The most important factor of all is the product themselves. Simply put, they have to taste good.
I chaired the Consumer Acceptance and Education panel with Daphne Tan from dsm-firmenich, Nathaniel Tupou from v2food, and Megan Stanton from Mintel, which highlighted the challenges in engaging consumers to try, and repeat buy, novel foods.
Considering the rapid consumer acceptance and adoption of alternative milks, the question was asked, why is that consumer behaviour not translating to plant-based meat. Stanton pointed out, buying a product to cook with at home that you haven’t cooked with before, where there is a risk the family won’t eat it is a much bigger commitment and ask than trying oat milk in your coffee.
Tupou talked about v2food’s – one of the early disrupters in the Australian market – latest advertising campaign and how the messaging has changed for its first in 2021.
The new ad uses the idea of a ‘taste-a-tarian’ (as opposed to flexitarian, which is also widely used) to refocus consumers on the idea of taste rather than the product being an alternative protein. It launched last month.
And Tan highlighted how there is no room for one size fits all with products. Based in Singapore, Tan sees a much more open and accepting audience to novel foods than experienced in Australia or New Zealand. What works in one country could completely miss the mark in another.
Just as products are still evolving, so too is consumer awareness and understanding of what these novel foods have to offer.
The other biggest challenge is scaling. Ultimately, companies have to start making money rather than just raising it.
King: “There have been multi-year lows across the board. New and emerging fields like this one have been hit hard and there’s a risk of losing valuable talent, ideas, and IP.
“But no journey of industry diversification or transition is ever truly rapid or frictionless. Emerging industries go through periods of expansion, contraction, and restructure, that’s inevitable and necessary.
“Will all companies succeed? No. Will we see more mergers and acquisitions? Yes. Is this a sign that the space has gone backwards? Not at all.
“At the outset, this was new, novel, unfamiliar. Now plant-based meat is proven. Not only is it a viable category with consumer appeal, but it is a young exciting industry with both commercial and community benefits, and confidence that agriculture can follow a similar path. But both will require business, government, and investors to be working in sync.”
In his closing remarks, Food Frontier CEO Simon Easson said consumers were yet to truly realise the impact meat consumption has on the world. But the pace of development in the sector is such it will reach a point where that is no longer the case.

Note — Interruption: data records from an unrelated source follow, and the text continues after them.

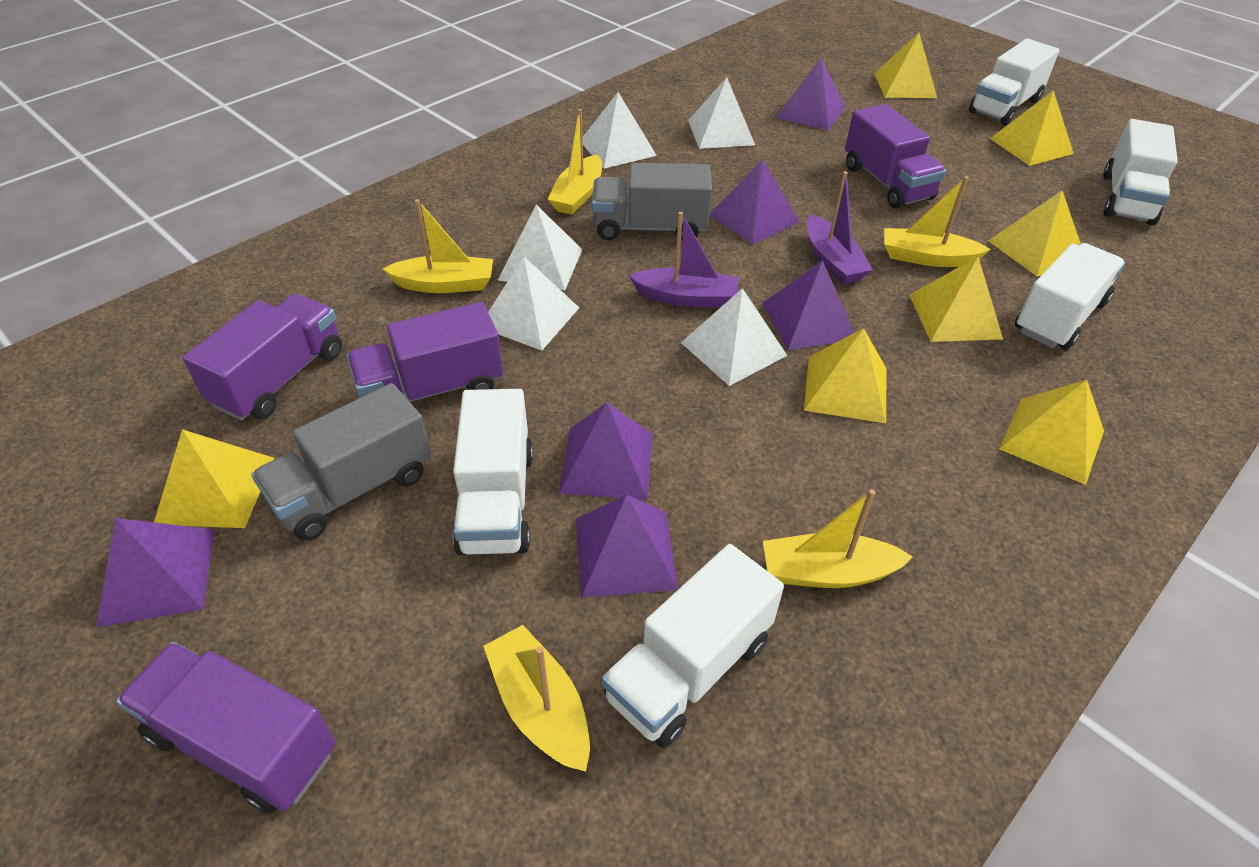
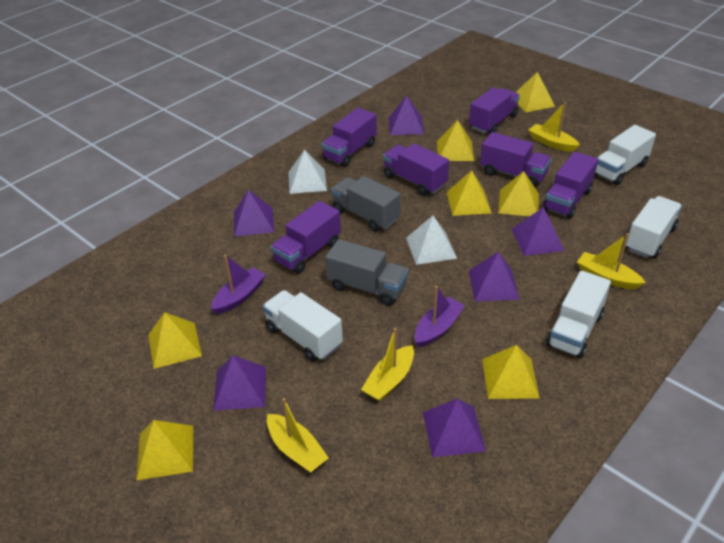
purple truck: 4 -> 6
white pyramid: 5 -> 2
white truck: 5 -> 4
yellow boat: 5 -> 4

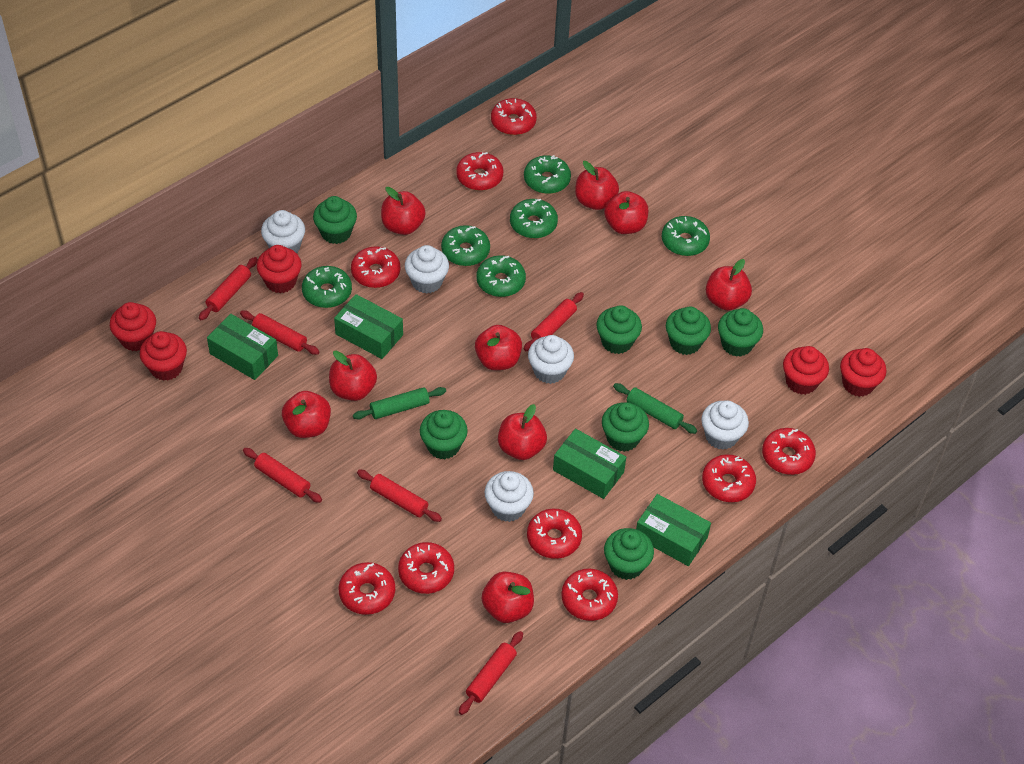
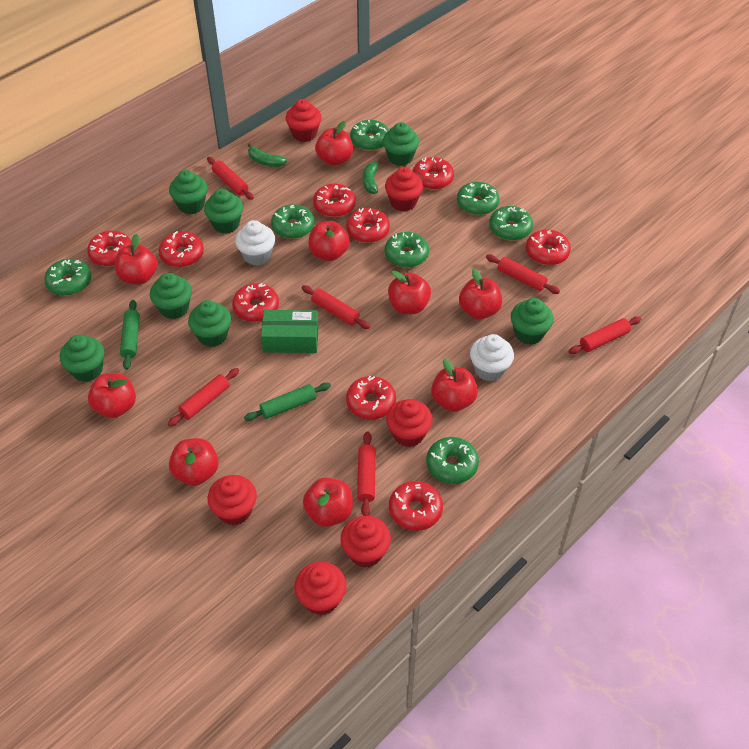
green banana: 0 -> 2
green box: 4 -> 1
green donut: 6 -> 7
red cupcake: 5 -> 6
white cupcake: 5 -> 2

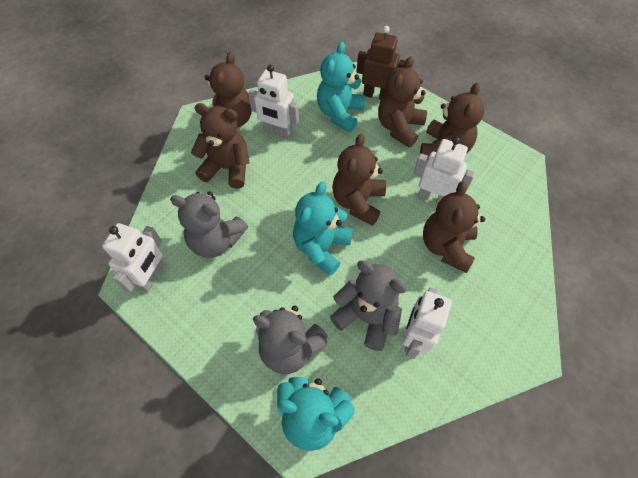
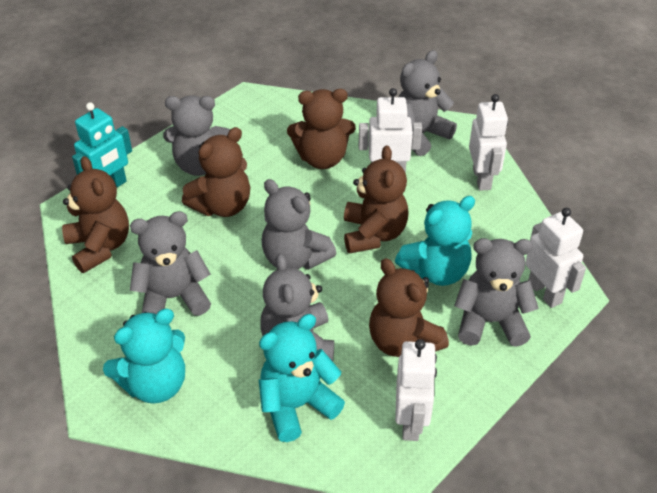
brown robot: 1 -> 0
brown teddy bear: 6 -> 5
grey teddy bear: 3 -> 6
turquoise robot: 0 -> 1

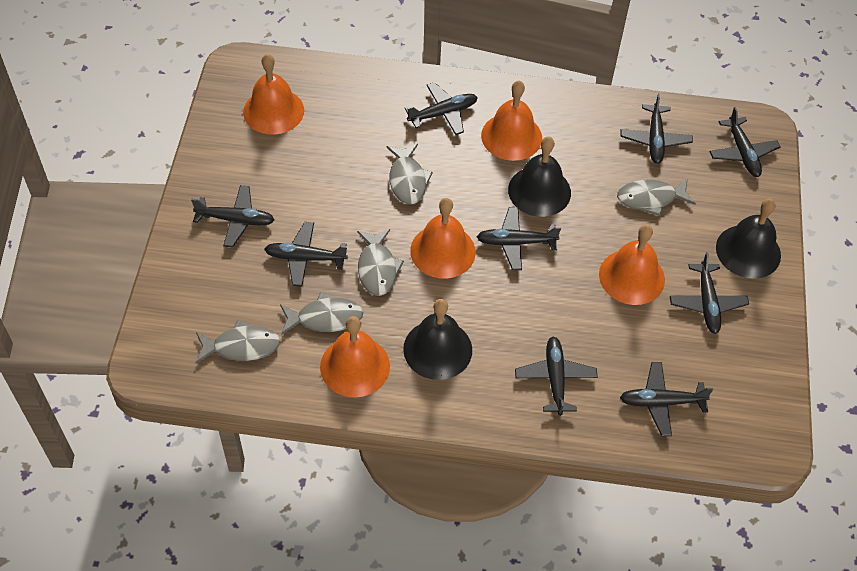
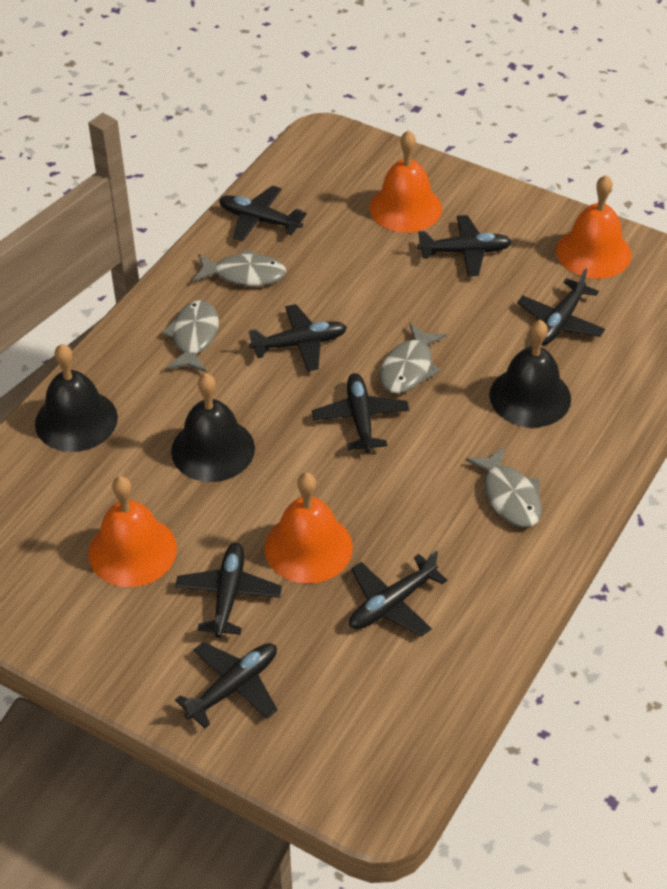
black plane: 9 -> 8
grey fish: 5 -> 4
orange bell: 5 -> 4

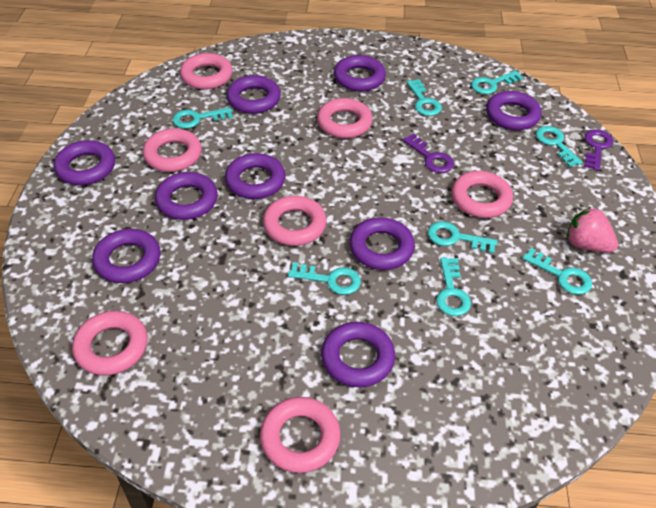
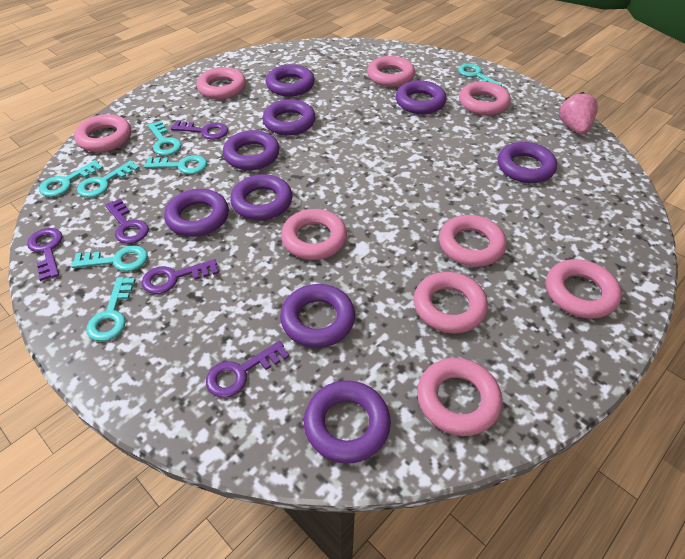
pink ring: 7 -> 9
purple key: 2 -> 5
turquoise key: 8 -> 7

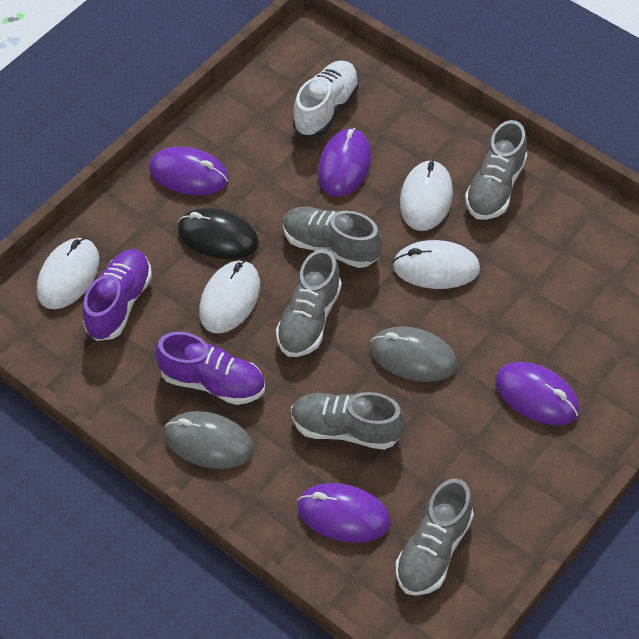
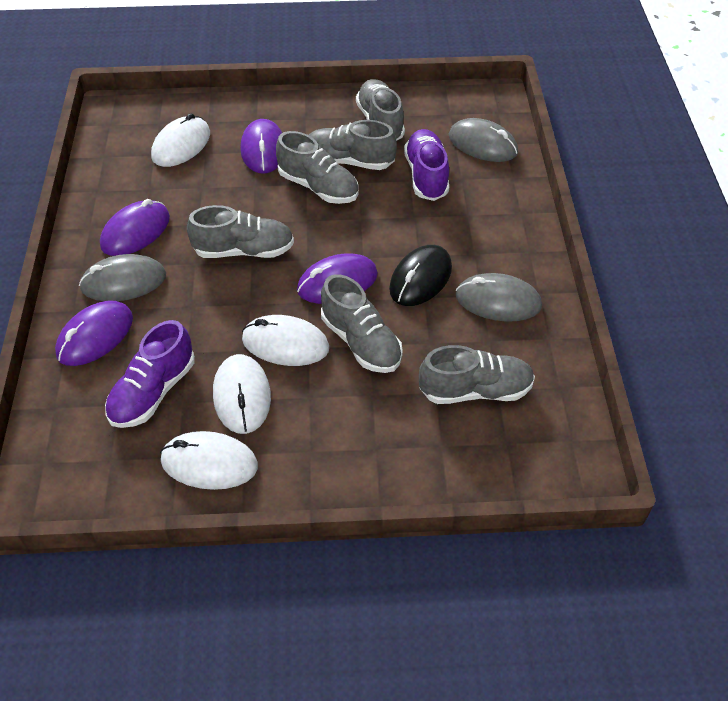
grey mouse: 2 -> 3
grey shoe: 5 -> 6
white shoe: 1 -> 0

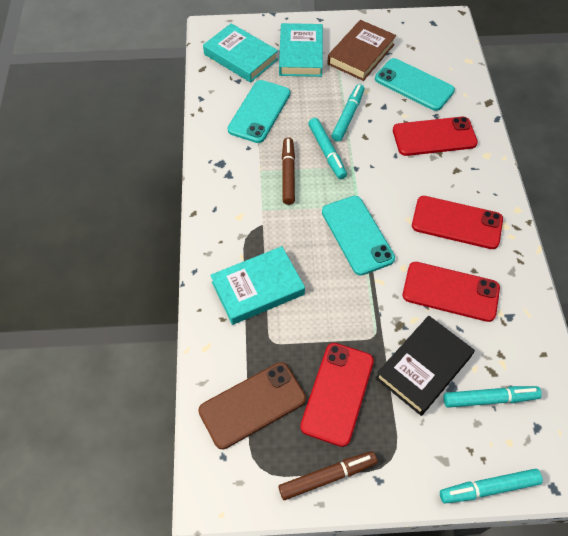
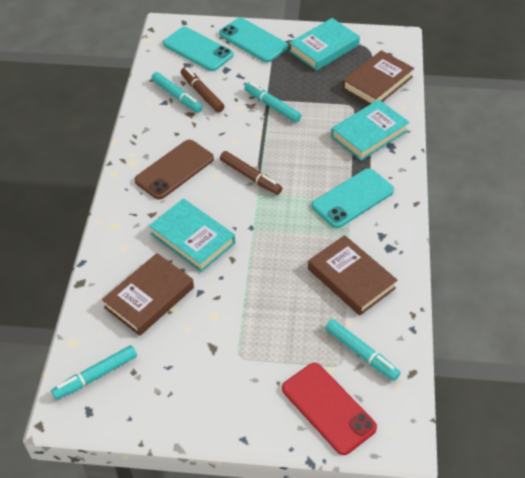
black book: 1 -> 0
brown book: 1 -> 3
red phone: 4 -> 1

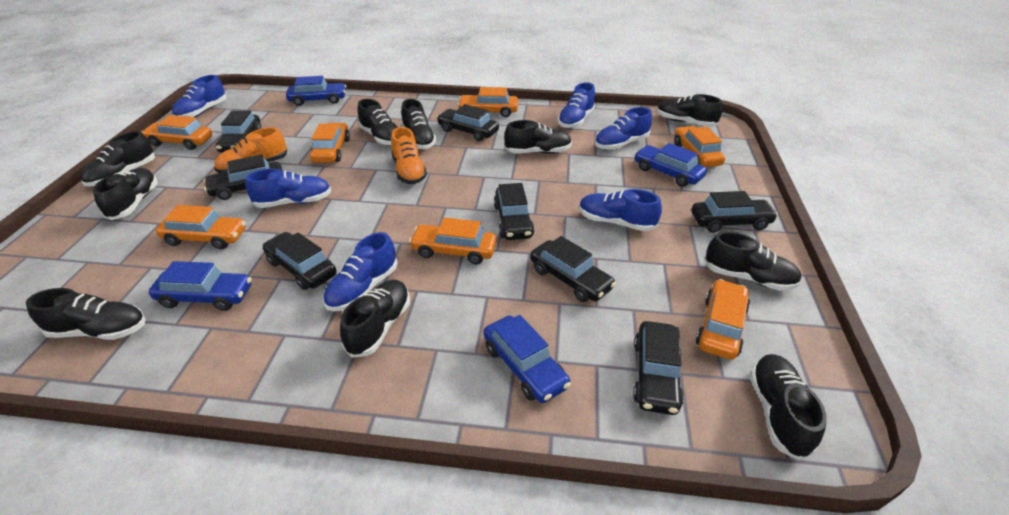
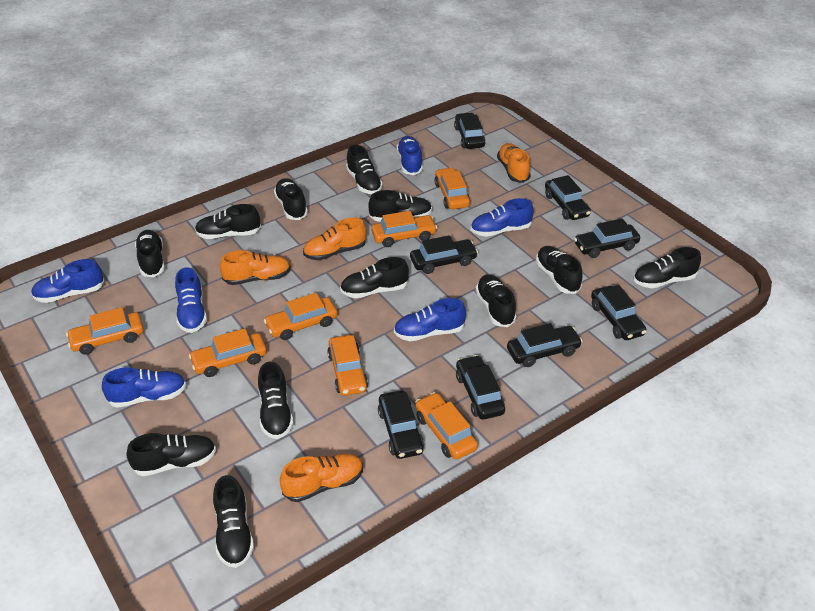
black shoe: 10 -> 12
blue car: 4 -> 0
orange shoe: 2 -> 4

Easson reflected on the first cultivated meat burger, created in 2013 in a Dutch laboratory, presented to the world with great fanfare, and also costing $300,000.
“I don’t think we can say anymore that we have only just started. We are well on the way, alternative proteins are here to stay and in fact, the growth of alternative proceeds has barely begun,” Easson said.
Oh, that first cultivated meat burger? It was funded by Google co-founder Sergei Brin.